- TASK STATEMENT -
In the material below, write out each line word for word and omit the pictures.

- DATASET RECORDS -
──────────

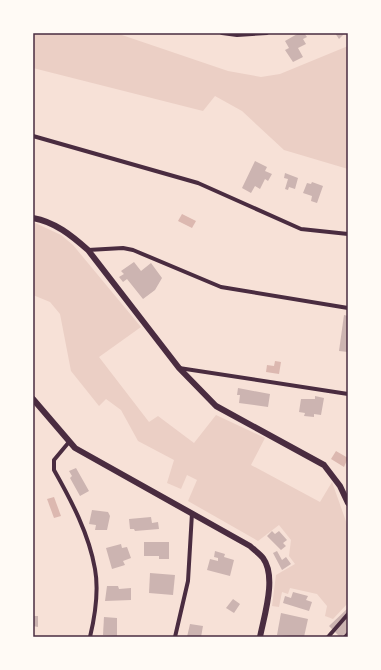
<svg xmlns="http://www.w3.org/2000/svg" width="381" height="670" font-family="Raleway,sans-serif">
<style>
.green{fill:#ebcfc5}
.water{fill:#dcb8b0}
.building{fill:#ccb4b1}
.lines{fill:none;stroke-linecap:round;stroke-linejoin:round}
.service{stroke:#4a2c40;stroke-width:2.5}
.minor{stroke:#4a2c40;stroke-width:4}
.tertiary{stroke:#4a2c40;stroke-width:6}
.neatline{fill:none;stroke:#4a2c40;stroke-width:1.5}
</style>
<rect width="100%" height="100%" fill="#f7e1d7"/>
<g class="green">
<path d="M33,33H116L228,71L261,77L280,74L348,46V169L284,150L242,111L215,96L203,111L33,68Z"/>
<path d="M33,222L61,235L73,245L141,327L99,357L149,422L158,416L194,443L216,415L265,438L251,465L320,502L332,482L348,527V603L333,619L325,616L327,606L317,594L290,588L288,594L282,592L279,607L272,606L276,575L295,564L289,556L291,540L279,525L258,541L188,501L197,480L187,475L181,489L167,483L174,460L138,441L121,410L106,399L99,406L71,371L60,314L50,302L33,295Z"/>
</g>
<g class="water">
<path d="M182,214L196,221L192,228L178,221Z"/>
<path d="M275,361L281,362L279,374L266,372L267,365L274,366Z"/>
<path d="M336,451L348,458L344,467L331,459Z"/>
<path d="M54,497L61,516L54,518L47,499Z"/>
</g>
<g class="building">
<path d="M299,33H304L307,37L303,39L306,44L298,48L303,57L293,62L285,50L289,48L285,41Z"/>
<path d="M335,33H345L339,39Z"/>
<path d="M255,161L267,167L265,171L272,174L268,181L265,179L260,189L255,186L251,193L242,188Z"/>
<path d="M285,173L298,178L295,189L289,187L288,190L285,189L288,179L284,178Z"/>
<path d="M312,182L323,186L317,203L311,201L312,196L303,193L307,183L311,184Z"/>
<path d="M134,262L141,271L151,263L162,278L155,290L143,299L127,279L123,282L119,277L124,274L121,271Z"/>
<path d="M344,315L348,316V352L339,351Z"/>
<path d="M238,388L270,394L268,407L239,403L240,395H237Z"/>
<path d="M315,396L324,398L321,415L314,414V417L304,416L305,413L299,412L301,399H315Z"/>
<path d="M76,468L89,491L80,496L70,478L72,476L69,471Z"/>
<path d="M92,510L108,512L110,516L107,530H95L96,525L89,524Z"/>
<path d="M151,517L152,523L158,522L159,529L135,531L134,529H130L129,519Z"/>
<path d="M272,531L275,534L279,531L287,540L283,543L286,546L281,550L267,536Z"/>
<path d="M144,542H169V559H159V556H144Z"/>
<path d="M121,544L122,548L127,547L131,558L123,561L125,565L112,569L106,548Z"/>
<path d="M215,551L225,554L224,557L234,560L230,576L207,570L210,559L218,561V558L214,557Z"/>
<path d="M277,551L282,560L286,557L291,564L282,570L273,553Z"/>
<path d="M150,573L175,575L173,595L149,593Z"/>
<path d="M107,586H118L119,589L131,588V600L105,601Z"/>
<path d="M293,592L308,596L306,600L312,602L309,611L283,603L285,596L291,598Z"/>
<path d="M233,599L240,604L234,613L226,608Z"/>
<path d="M348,608V632L340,637L329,626Z"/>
<path d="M281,613L308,619L304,637L277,635Z"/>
<path d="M33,616H38V627L33,626Z"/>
<path d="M104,617L117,618V636L103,635Z"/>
<path d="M190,624L203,626L201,637H187Z"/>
</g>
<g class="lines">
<path class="service" d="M344,637L348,633"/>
<g class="minor">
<path d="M222,33L237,35L267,33"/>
<path d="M33,136L198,183L301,229L348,234"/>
<path d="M88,250L123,248L133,250L221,287L348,308"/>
<path d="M179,368L348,394"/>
<path d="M69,442L54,460V470C71,500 89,534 95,569C99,591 95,616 90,637"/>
<path d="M175,637L188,581L192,513"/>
<path d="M328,637L348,614"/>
</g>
<g class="tertiary">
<path d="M33,218C55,222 71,235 88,250L179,368L216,406L324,465L340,486L348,503"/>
<path d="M33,399L75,448L250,546C254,550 260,554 263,558C277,577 264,616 260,637"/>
</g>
</g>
<rect width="381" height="670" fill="none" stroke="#fffaf5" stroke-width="68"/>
<rect x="34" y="34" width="313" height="602" class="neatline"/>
</svg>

──────────

- TASK RESULT -
<svg xmlns="http://www.w3.org/2000/svg" width="381" height="670" font-family="Raleway,sans-serif">
<style>
.green{fill:#ebcfc5}
.water{fill:#dcb8b0}
.building{fill:#ccb4b1}
.lines{fill:none;stroke-linecap:round;stroke-linejoin:round}
.service{stroke:#4a2c40;stroke-width:2.5}
.minor{stroke:#4a2c40;stroke-width:4}
.tertiary{stroke:#4a2c40;stroke-width:6}
.neatline{fill:none;stroke:#4a2c40;stroke-width:1.5}
</style>
<rect width="100%" height="100%" fill="#f7e1d7"/>
<g class="green">
<path d="M33,33H116L228,71L261,77L280,74L348,46V169L284,150L242,111L215,96L203,111L33,68Z"/>
<path d="M33,222L61,235L73,245L141,327L99,357L149,422L158,416L194,443L216,415L265,438L251,465L320,502L332,482L348,527V603L333,619L325,616L327,606L317,594L290,588L288,594L282,592L279,607L272,606L276,575L295,564L289,556L291,540L279,525L258,541L188,501L197,480L187,475L181,489L167,483L174,460L138,441L121,410L106,399L99,406L71,371L60,314L50,302L33,295Z"/>
</g>
<g class="water">
<path d="M182,214L196,221L192,228L178,221Z"/>
<path d="M275,361L281,362L279,374L266,372L267,365L274,366Z"/>
<path d="M336,451L348,458L344,467L331,459Z"/>
<path d="M54,497L61,516L54,518L47,499Z"/>
</g>
<g class="building">
<path d="M299,33H304L307,37L303,39L306,44L298,48L303,57L293,62L285,50L289,48L285,41Z"/>
<path d="M335,33H345L339,39Z"/>
<path d="M255,161L267,167L265,171L272,174L268,181L265,179L260,189L255,186L251,193L242,188Z"/>
<path d="M285,173L298,178L295,189L289,187L288,190L285,189L288,179L284,178Z"/>
<path d="M312,182L323,186L317,203L311,201L312,196L303,193L307,183L311,184Z"/>
<path d="M134,262L141,271L151,263L162,278L155,290L143,299L127,279L123,282L119,277L124,274L121,271Z"/>
<path d="M344,315L348,316V352L339,351Z"/>
<path d="M238,388L270,394L268,407L239,403L240,395H237Z"/>
<path d="M315,396L324,398L321,415L314,414V417L304,416L305,413L299,412L301,399H315Z"/>
<path d="M76,468L89,491L80,496L70,478L72,476L69,471Z"/>
<path d="M92,510L108,512L110,516L107,530H95L96,525L89,524Z"/>
<path d="M151,517L152,523L158,522L159,529L135,531L134,529H130L129,519Z"/>
<path d="M272,531L275,534L279,531L287,540L283,543L286,546L281,550L267,536Z"/>
<path d="M144,542H169V559H159V556H144Z"/>
<path d="M121,544L122,548L127,547L131,558L123,561L125,565L112,569L106,548Z"/>
<path d="M215,551L225,554L224,557L234,560L230,576L207,570L210,559L218,561V558L214,557Z"/>
<path d="M277,551L282,560L286,557L291,564L282,570L273,553Z"/>
<path d="M150,573L175,575L173,595L149,593Z"/>
<path d="M107,586H118L119,589L131,588V600L105,601Z"/>
<path d="M293,592L308,596L306,600L312,602L309,611L283,603L285,596L291,598Z"/>
<path d="M233,599L240,604L234,613L226,608Z"/>
<path d="M348,608V632L340,637L329,626Z"/>
<path d="M281,613L308,619L304,637L277,635Z"/>
<path d="M33,616H38V627L33,626Z"/>
<path d="M104,617L117,618V636L103,635Z"/>
<path d="M190,624L203,626L201,637H187Z"/>
</g>
<g class="lines">
<path class="service" d="M344,637L348,633"/>
<g class="minor">
<path d="M222,33L237,35L267,33"/>
<path d="M33,136L198,183L301,229L348,234"/>
<path d="M88,250L123,248L133,250L221,287L348,308"/>
<path d="M179,368L348,394"/>
<path d="M69,442L54,460V470C71,500 89,534 95,569C99,591 95,616 90,637"/>
<path d="M175,637L188,581L192,513"/>
<path d="M328,637L348,614"/>
</g>
<g class="tertiary">
<path d="M33,218C55,222 71,235 88,250L179,368L216,406L324,465L340,486L348,503"/>
<path d="M33,399L75,448L250,546C254,550 260,554 263,558C277,577 264,616 260,637"/>
</g>
</g>
<rect width="381" height="670" fill="none" stroke="#fffaf5" stroke-width="68"/>
<rect x="34" y="34" width="313" height="602" class="neatline"/>
</svg>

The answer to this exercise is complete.